Le réaménagement de Victoria Park ne convainc toujours pas
Le réaménagement de Victoria Park ne convainc toujours pas Le Queensland vient de dévoiler les nouveaux plans conceptuels du complexe olympique
Le réaménagement de Victoria Park ne convainc toujours pas
Le Queensland vient de dévoiler les nouveaux plans conceptuels du complexe olympique de Brisbane, qui prévoit le stade olympique et le centre nautique au cœur de la ville dans le parc Victoria. Si le gouvernement y voit un projet destiné aux futures générations, les critiques y voient une « vision fantaisiste ».
Face à des opposants toujours aussi actifs, le gouvernement du Queensland a publié de nouvelles images conceptuelles du parc paysager destiné à entourer le stade olympique de 2032, ainsi que le centre nautique. Il cherche ainsi à apaiser les inquiétudes concernant la perte du plus grand espace vert du centre-ville de Brisbane.
Cependant, les opposants à ces projets — qui entrent désormais dans la phase préliminaire de construction — visant à bâtir le stade olympique à Victoria Park qualifient ces images de « vision fantaisiste » dépourvue de détails. Ils déplorent aussi l’absence de prise en compte des besoins probables en matière de stationnement, de routes, de liaisons de transport et d’esplanades pour accueillir les foules.
Le gouvernement affirme que son plan préservera les deux tiers de Victoria Park en tant qu’espace vert, après la construction d’un stade de forme ovale de 63 000 places et d’un nouveau centre aquatique national.
L’amendement du projet initial
L’avant-projet du site et les images conceptuelles présentent deux passerelles piétonnes enjambant la voie de contournement du centre-ville de Brisbane, une route qui sépare la majeure partie du parc des quartiers d’affaires de Brisbane.

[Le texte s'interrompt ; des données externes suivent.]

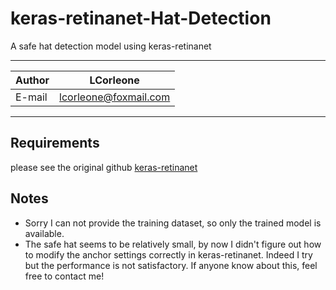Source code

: 
keras-retinanet-Hat-Detection
======
A safe hat detection model using keras-retinanet

****
	
|Author|LCorleone|
|---|---
|E-mail|lcorleone@foxmail.com


****

## Requirements
please see the original github [keras-retinanet](https://github.com/fizyr/keras-retinanet)  

## Notes
* Sorry I can not provide the training dataset, so only the trained model is available.
* The safe hat seems to be relatively small, by now I didn't figure out how to modify the anchor settings correctly in keras-retinanet. Indeed I try but the performance is not satisfactory. If anyone know about this, feel free to contact me!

Le projet propose également d’inonder l’espace actuellement occupé par des terrains de football pour agrandir une zone humide, située sur le site, ainsi que de construire un amphithéâtre public près du stade.
Le gouvernement fait remarquer que le parc deviendrait plus accessible qu’il ne l’est aujourd’hui.
« Ce complexe, appelé à transformer l’État, incarne l’héritage : il s’agit de créer un espace public de classe mondiale dont les habitants du Queensland profiteront pendant des générations, bien après que la flamme olympique se sera éteinte », a déclaré dimanche le Premier ministre, David Crisafulli.
Ce parc, classé au patrimoine et connu sous le nom de « Barrambin » par les anciens propriétaires traditionnels, les Premières Nations, fait l’objet de controverses en tant que site du stade principal des Jeux olympiques de 2032. Il a connu de nombreux usages (réserve autochtone, dépôt d’ordures, terrain de golf) avant de devenir le poumon vert de Brisbane.
Les opposants ne désarment pas
Ce parc est très important pour les Premières Nations. Il a servi de campement à 1 500 autochtones tout au long du 19e siècle, avant d’être envoyé de force dans les missions. Les Aborigènes y sont revenus vivre lorsqu’ils ont été autorisés à quitter les missions au 20e siècle.
C’est dans ce sens que le groupe des Premières Nations a engagé une action en justice contre le projet de réaménagement dès l’année dernière. Il demande au gouvernement fédéral une protection juridique permanente du parc, en vertu de l’article 10 de la loi sur la protection du patrimoine aborigène et insulaire du détroit de Torres.
Outre les inquiétudes locales concernant la perte d’espaces verts et les préoccupations des Premières Nations quant aux dommages causés à un site d’importance culturelle, Victoria Park présente également des défis logistiques et géographiques.
Les détracteurs des projets de l’État affirment que ces plans semblaient conçus sans toutefois prendre en compte plusieurs facteurs clés. Sue Bremner, porte-parole du collectif « Save Victoria Park », a déclaré que ces représentations « trompeuses » du gouvernement visaient à détourner l’attention du public sur l’explosion du budget des Jeux olympiques.